### DATASET CONTENT

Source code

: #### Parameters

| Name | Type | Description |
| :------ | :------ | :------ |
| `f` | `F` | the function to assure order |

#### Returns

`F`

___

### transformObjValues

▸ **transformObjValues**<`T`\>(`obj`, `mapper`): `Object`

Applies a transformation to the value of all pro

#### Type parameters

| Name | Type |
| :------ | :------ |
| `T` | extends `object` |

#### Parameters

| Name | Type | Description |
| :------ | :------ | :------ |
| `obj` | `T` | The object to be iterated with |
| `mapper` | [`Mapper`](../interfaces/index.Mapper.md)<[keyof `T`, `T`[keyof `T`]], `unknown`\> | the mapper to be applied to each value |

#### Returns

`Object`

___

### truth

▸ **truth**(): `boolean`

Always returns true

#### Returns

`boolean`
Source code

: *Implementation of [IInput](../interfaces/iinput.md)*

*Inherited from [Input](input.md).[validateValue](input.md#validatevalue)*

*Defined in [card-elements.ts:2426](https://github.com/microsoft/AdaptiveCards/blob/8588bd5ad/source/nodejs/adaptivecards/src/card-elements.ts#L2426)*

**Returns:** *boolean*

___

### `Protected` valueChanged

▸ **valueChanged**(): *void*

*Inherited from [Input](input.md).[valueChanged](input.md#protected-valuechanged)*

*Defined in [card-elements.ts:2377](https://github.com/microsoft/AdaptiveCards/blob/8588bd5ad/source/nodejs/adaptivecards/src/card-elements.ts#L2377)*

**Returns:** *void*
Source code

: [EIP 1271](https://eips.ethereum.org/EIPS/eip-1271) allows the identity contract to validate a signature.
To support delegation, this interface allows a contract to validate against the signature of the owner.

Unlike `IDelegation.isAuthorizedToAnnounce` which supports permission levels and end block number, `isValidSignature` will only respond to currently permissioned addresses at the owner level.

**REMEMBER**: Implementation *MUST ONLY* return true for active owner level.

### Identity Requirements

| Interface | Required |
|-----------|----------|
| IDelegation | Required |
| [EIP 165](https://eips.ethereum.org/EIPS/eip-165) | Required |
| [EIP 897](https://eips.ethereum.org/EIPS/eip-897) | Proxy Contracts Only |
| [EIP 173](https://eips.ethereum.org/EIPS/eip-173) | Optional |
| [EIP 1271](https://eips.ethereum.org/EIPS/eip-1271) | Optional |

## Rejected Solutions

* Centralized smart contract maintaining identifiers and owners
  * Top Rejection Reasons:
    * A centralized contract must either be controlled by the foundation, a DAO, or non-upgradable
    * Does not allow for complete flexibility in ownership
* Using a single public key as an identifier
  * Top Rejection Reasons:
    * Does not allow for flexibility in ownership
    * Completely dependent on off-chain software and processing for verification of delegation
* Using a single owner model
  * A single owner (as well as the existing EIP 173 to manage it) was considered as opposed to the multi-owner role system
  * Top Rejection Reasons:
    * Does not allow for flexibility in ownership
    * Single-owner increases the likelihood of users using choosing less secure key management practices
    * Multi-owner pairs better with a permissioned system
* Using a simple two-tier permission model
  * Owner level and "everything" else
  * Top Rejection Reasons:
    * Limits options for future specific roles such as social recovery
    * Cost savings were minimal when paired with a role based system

### AIM OF THE TASK
Please count the lines in the items above that contain the string "Defined", treating case as significant, and give only the number.

### WRITTEN REPLY
2